(Task statement): Please show every line in the entries below that includes the word "swift".

(Exercise data):
# # # # #

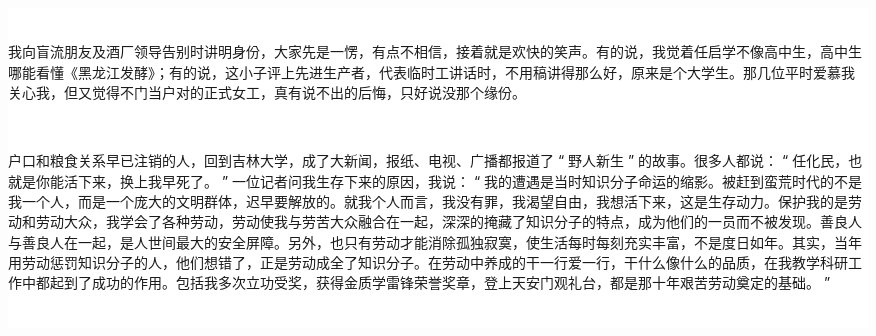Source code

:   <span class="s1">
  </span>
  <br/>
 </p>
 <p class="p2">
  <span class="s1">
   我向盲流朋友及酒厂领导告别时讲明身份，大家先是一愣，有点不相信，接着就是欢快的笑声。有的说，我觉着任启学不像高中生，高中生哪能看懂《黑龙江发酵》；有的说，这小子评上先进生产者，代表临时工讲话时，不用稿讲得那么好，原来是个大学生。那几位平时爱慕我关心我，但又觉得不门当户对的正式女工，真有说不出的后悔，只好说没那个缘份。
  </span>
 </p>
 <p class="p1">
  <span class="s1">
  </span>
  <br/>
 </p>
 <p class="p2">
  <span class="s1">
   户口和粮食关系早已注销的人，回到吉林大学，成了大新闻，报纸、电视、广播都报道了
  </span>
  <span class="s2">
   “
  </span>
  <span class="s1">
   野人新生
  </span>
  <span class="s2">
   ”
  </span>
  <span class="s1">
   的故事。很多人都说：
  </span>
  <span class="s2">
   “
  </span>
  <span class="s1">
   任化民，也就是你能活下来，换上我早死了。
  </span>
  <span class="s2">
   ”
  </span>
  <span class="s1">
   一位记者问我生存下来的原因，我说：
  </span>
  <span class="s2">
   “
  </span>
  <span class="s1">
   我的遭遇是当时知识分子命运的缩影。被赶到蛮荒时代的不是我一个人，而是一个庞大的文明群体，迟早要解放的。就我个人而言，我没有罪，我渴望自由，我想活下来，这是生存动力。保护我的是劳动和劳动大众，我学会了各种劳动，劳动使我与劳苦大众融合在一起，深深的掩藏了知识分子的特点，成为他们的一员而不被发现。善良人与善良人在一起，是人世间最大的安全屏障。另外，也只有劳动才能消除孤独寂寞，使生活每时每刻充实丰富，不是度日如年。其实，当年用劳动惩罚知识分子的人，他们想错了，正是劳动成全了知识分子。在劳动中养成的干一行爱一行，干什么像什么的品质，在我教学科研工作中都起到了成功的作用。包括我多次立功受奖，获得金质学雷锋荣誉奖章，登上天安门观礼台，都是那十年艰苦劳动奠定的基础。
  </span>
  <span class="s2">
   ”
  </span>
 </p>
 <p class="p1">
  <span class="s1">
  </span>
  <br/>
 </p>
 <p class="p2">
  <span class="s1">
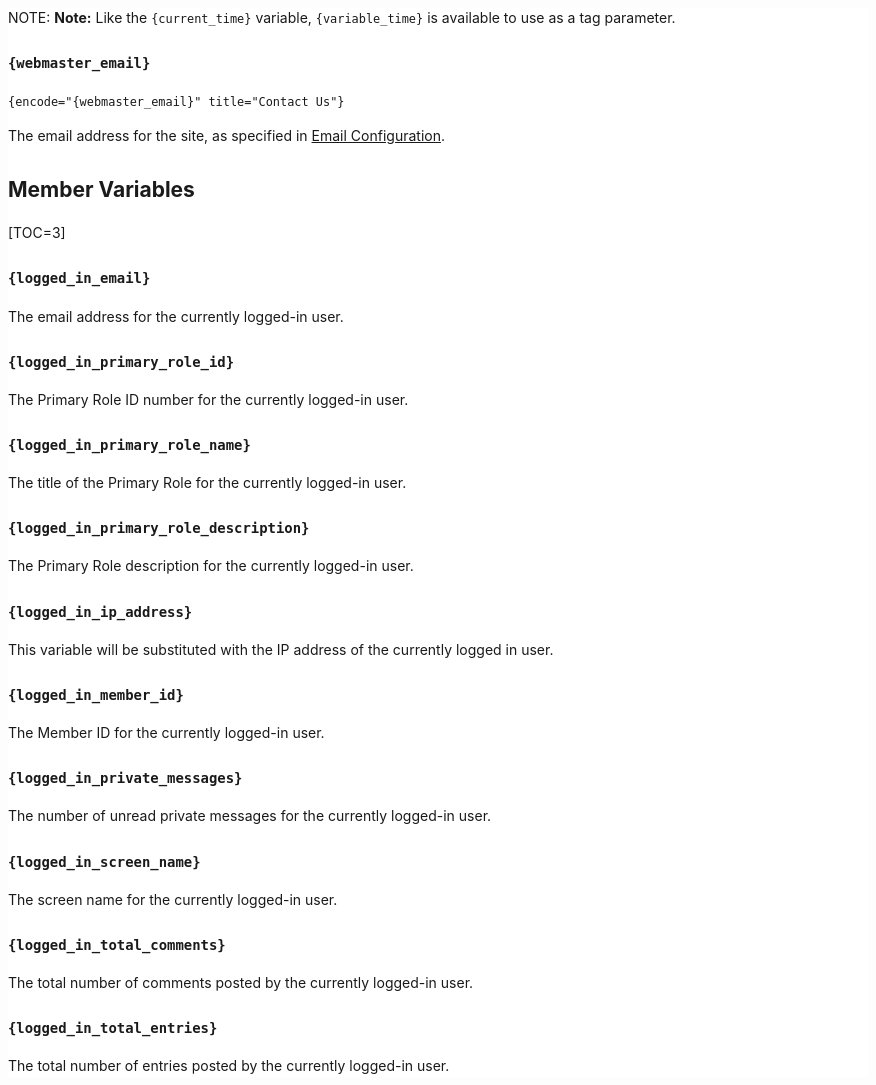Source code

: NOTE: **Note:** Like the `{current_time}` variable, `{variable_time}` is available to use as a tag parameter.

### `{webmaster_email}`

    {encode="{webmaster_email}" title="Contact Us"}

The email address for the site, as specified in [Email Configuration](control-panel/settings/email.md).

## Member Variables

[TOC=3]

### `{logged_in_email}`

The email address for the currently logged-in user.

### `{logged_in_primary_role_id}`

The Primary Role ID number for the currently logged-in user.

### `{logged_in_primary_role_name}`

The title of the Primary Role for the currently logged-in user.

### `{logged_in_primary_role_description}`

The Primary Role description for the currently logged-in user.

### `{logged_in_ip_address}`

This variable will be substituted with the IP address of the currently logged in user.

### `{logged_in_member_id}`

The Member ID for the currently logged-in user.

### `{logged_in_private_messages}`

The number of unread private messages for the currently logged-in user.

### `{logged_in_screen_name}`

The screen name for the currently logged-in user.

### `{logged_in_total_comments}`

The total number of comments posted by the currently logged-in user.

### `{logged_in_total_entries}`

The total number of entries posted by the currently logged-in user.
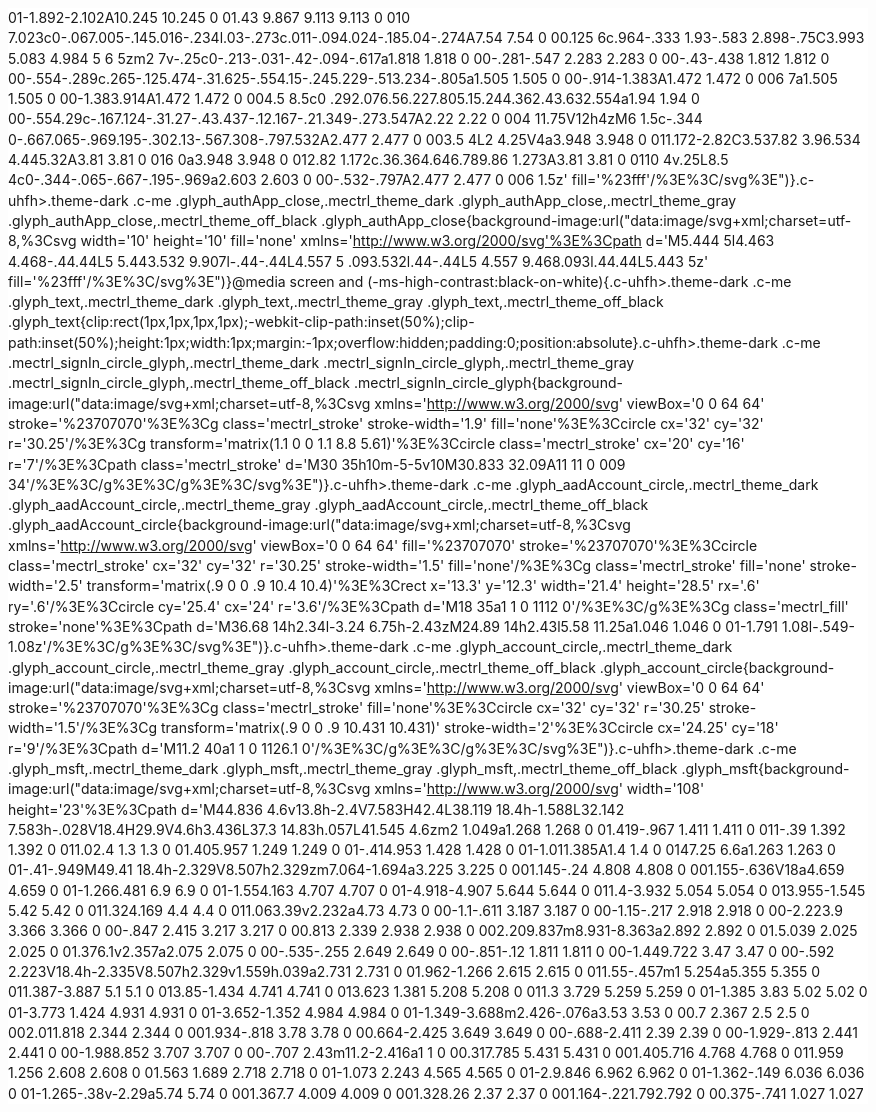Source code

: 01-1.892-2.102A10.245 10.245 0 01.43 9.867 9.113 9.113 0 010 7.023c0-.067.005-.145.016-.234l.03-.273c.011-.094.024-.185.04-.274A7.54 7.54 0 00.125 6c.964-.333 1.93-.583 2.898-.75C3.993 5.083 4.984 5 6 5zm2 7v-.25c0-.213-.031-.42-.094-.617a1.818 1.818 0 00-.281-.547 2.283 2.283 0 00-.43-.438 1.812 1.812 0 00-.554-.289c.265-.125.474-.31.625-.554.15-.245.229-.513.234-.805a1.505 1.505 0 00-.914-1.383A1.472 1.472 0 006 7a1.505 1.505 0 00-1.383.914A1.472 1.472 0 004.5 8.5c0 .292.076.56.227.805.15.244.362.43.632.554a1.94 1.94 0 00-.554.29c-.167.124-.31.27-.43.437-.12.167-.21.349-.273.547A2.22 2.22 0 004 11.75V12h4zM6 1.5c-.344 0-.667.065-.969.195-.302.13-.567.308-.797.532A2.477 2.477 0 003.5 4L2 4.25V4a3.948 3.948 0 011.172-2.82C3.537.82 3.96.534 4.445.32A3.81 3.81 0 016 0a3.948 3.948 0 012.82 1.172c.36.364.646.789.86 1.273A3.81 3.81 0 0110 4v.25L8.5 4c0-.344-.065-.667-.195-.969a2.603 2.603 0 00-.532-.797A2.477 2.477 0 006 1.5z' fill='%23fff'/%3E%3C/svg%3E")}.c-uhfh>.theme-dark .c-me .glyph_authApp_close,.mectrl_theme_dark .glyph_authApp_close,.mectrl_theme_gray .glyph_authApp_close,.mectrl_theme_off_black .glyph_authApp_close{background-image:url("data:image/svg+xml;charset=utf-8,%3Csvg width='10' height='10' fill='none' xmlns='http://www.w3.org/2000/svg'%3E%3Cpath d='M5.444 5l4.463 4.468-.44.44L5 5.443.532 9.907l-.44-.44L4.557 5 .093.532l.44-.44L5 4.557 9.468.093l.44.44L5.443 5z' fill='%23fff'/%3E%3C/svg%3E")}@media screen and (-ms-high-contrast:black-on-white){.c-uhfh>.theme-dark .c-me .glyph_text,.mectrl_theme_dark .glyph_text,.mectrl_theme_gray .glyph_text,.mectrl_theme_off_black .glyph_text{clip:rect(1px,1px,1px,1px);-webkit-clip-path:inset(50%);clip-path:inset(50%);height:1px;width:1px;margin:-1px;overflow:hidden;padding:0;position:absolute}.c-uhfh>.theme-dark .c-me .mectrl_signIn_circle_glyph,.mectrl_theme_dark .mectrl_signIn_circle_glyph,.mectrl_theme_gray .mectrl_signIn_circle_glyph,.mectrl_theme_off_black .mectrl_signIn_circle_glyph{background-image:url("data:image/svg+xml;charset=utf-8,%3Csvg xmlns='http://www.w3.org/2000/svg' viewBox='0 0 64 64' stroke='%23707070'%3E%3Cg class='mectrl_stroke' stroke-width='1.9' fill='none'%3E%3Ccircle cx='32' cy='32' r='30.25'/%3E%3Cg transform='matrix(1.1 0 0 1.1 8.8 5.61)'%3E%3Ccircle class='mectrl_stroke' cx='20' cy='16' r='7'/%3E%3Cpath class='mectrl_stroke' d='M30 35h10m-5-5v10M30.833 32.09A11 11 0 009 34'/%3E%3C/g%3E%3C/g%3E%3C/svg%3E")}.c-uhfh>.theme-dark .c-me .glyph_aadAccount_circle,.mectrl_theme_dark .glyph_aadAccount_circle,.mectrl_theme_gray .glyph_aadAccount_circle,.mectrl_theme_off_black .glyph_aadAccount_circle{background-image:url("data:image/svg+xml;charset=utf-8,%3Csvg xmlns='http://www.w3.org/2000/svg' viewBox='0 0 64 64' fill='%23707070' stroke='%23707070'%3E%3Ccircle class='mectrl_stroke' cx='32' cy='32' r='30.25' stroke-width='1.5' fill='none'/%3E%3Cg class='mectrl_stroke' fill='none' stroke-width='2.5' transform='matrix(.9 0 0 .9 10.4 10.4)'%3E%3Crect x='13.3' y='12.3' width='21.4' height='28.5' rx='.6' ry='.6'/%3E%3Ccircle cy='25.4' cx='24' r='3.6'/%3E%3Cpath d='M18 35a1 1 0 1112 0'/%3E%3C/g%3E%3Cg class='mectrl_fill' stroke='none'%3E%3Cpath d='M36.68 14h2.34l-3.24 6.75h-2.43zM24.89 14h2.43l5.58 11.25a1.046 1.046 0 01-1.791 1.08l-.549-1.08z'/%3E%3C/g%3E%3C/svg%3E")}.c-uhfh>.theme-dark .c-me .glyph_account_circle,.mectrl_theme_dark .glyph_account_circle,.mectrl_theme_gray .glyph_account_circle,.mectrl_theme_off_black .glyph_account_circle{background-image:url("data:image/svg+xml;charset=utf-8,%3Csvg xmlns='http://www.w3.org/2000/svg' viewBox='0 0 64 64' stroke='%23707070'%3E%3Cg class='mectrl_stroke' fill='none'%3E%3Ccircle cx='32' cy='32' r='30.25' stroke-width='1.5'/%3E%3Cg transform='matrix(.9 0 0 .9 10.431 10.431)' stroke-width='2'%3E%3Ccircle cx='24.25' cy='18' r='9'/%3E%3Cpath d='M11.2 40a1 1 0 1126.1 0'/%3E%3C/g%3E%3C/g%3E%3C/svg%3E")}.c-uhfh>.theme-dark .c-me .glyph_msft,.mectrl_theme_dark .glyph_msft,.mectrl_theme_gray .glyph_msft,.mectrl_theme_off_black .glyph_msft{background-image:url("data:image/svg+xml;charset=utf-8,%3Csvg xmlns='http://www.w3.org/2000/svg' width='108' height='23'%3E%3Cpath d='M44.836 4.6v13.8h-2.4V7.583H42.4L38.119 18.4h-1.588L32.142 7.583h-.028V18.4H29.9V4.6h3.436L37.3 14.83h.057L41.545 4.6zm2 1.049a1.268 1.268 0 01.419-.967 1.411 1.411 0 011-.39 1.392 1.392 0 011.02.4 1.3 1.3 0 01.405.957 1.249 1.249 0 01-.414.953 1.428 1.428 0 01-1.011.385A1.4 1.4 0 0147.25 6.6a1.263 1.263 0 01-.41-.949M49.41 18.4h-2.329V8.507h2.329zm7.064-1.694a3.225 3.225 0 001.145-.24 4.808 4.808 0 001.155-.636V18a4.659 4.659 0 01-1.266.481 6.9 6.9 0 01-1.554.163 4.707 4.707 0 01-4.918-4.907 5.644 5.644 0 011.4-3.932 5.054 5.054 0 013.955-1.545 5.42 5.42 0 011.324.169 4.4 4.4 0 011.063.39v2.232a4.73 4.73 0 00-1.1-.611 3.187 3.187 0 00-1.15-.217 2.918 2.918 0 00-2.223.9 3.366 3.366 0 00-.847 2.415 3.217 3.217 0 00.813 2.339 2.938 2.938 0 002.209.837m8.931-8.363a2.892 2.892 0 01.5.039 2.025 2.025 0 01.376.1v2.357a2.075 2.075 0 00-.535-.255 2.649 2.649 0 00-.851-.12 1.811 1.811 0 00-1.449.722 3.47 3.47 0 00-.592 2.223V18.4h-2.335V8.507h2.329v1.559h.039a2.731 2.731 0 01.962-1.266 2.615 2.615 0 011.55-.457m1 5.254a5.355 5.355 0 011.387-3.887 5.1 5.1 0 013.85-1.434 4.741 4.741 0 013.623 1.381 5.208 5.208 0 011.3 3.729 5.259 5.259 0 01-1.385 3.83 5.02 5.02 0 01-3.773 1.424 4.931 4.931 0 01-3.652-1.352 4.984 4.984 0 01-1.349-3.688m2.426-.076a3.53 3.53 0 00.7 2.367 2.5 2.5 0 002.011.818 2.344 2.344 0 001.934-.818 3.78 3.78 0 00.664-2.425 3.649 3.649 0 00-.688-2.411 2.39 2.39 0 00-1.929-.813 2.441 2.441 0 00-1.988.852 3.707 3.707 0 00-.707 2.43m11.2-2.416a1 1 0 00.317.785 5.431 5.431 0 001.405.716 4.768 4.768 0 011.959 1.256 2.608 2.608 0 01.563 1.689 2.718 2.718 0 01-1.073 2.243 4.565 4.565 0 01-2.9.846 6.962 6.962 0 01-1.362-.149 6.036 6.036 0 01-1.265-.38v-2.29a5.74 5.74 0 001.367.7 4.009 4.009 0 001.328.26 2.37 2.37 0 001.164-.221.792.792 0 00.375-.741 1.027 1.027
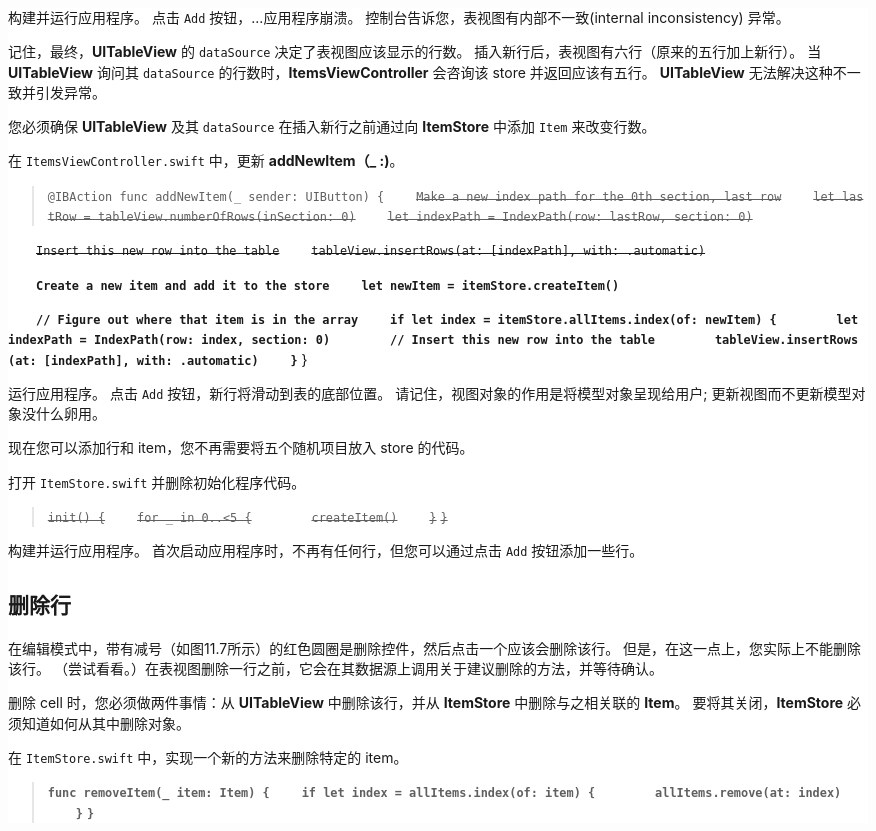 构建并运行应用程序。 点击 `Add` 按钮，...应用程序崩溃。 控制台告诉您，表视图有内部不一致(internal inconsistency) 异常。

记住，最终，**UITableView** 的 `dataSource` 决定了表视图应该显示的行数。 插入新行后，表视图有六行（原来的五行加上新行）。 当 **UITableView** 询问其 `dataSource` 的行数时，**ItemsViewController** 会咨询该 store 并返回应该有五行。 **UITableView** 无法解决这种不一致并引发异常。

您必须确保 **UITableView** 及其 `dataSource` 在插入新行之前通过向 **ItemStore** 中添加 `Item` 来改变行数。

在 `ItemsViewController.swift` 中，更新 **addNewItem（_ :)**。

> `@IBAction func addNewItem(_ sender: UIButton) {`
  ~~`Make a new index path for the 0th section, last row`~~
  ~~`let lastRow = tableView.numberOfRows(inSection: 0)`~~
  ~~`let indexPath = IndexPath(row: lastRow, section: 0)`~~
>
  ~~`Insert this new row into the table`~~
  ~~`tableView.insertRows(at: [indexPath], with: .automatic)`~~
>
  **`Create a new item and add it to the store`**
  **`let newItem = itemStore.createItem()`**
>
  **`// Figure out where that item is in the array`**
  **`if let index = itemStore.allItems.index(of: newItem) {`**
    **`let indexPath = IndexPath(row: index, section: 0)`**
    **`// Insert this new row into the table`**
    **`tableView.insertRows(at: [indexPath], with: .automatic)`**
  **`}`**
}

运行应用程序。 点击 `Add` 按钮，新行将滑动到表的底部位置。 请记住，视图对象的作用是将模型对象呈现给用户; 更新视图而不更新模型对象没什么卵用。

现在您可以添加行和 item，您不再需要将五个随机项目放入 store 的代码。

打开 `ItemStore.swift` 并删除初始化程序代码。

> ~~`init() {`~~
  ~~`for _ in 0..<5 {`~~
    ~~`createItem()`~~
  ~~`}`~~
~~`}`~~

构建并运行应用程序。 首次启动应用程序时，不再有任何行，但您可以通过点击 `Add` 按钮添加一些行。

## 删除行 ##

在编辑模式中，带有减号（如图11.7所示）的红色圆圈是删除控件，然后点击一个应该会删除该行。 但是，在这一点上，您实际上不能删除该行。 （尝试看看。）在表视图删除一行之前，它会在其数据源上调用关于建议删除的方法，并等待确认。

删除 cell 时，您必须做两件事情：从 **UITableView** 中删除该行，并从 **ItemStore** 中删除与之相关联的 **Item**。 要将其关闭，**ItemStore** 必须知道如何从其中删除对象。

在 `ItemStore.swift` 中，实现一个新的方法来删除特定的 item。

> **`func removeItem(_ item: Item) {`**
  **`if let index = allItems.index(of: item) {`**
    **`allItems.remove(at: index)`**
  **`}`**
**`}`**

# # # # #

(Solution to this exercise):
在 `ItemsViewController.swift` 中，更新 **addNewItem（_ :)**。
打开 `ItemStore.swift` 并删除初始化程序代码。
在 `ItemStore.swift` 中，实现一个新的方法来删除特定的 item。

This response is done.